In the Field: 2016 a very good year for corn in North Carolina
Story Date: 1/25/2017

 

Source: NCDA&CS, 1/24/17

USDA recently released its annual crop summary, which showed that 2016 was a very good year for N.C. corn production.

Even though the average yield of 129 bushels per acre fell short of the state record (142 bushels/acre in 2013), last year was a bright spot for corn. Total corn production in the state was 121 million bushels, which was 47 percent higher than 2015’s total.

Soybean production was up 5 percent last year, with production of 58 million bushels on 1.66 million acres. The yield averaged 35 bushels per acre.

Peanut yields were down slightly in 2016, to 3,450 pounds per acre. But production was still up 13 percent, to almost 303 million pounds, because farmers harvested 99,000 acres of peanuts.

Another crop that saw a big increase in acreage was sweet potatoes. Farmers harvested 95,000 acres, putting production at 17 million hundredweight. That’s 5 percent more than in 2015.

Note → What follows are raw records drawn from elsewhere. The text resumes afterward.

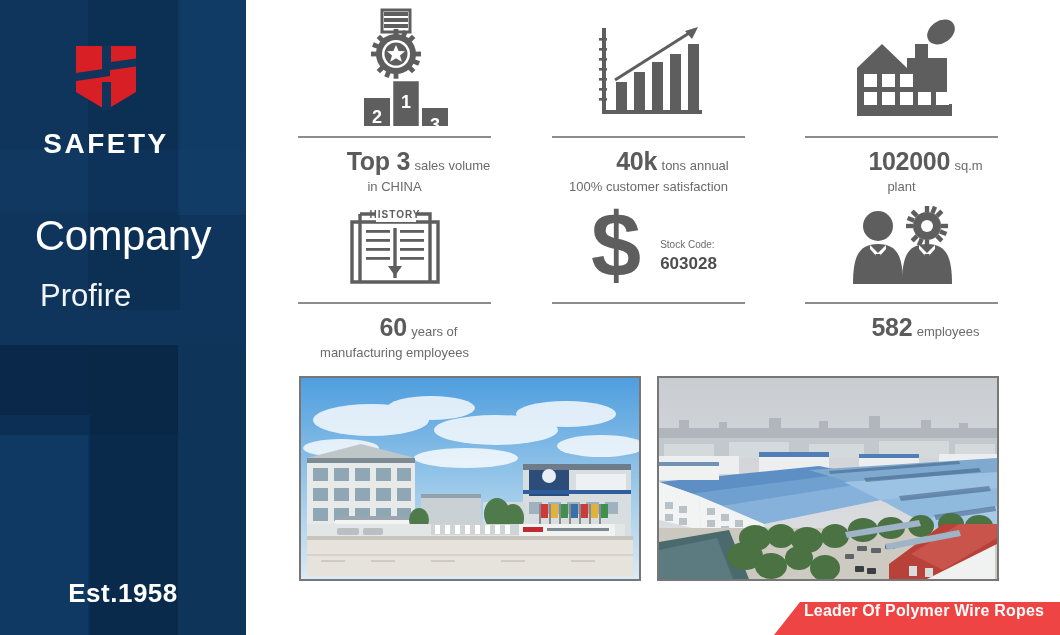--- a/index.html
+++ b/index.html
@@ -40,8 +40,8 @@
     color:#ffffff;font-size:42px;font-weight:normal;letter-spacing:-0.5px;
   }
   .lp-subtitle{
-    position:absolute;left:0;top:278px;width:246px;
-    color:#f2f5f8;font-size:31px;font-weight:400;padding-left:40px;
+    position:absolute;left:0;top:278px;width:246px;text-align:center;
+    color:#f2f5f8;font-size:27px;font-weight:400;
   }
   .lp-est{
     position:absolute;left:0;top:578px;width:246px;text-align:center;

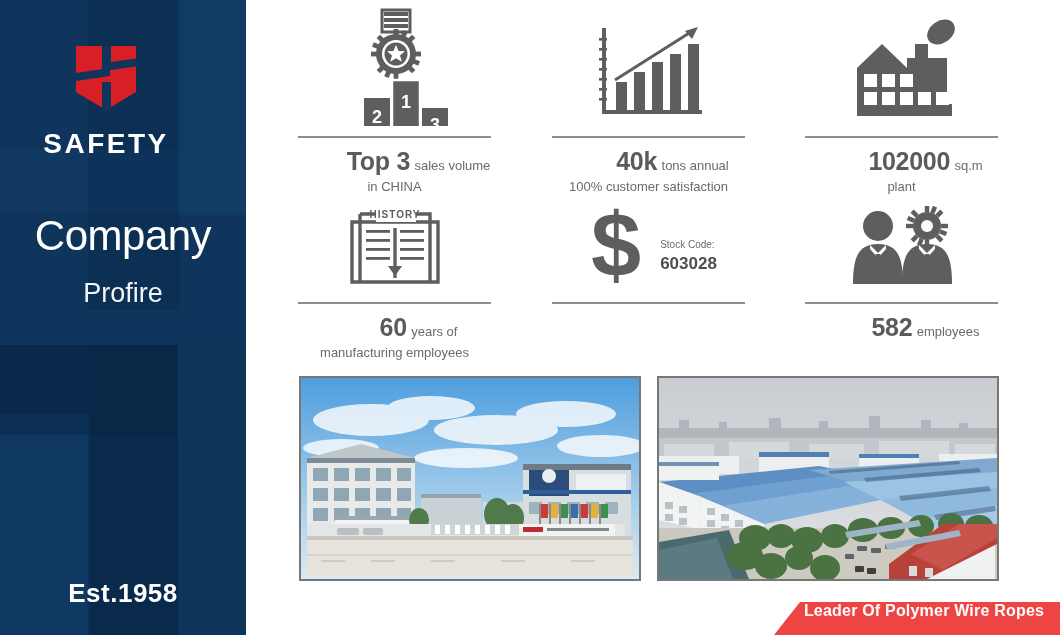--- a/index.html
+++ b/index.html
@@ -94,9 +94,9 @@
   
   .banner{
     position:absolute;left:774px;top:602px;width:286px;height:33px;
-    background:#ef4444;
+    background:#737373;
     clip-path:polygon(26px 0, 286px 0, 286px 33px, 0 33px);
-    display:flex;align-items:flex-start;justify-content:center;
+    display:flex;align-items:flex-end;justify-content:center;
   }
   .banner-text{
     color:#ffffff;font-size:16px;font-weight:bold;padding-left:14px;letter-spacing:.2px;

Commissioner Troxler says the numbers indicate that the impacts from Hurricane Matthew on corn, soybeans, peanuts and sweet potatoes may not have been as severe as initially feared.

But the report did confirm that cotton suffered from the hurricane. The cotton yield averaged 665 pounds per acre, which is 48 pounds less than in 2015. And production was down 32 percent, to 360,000 bales.

Tobacco production in North Carolina also was lower last year. Production of flue-cured and burley tobacco combined was 331.8 million pounds, a drop of 13 percent from 2015. The average yield for flue-cured in 2016 was 2,000 pounds per acre, while the burley yield averaged 1,800 pounds per acre.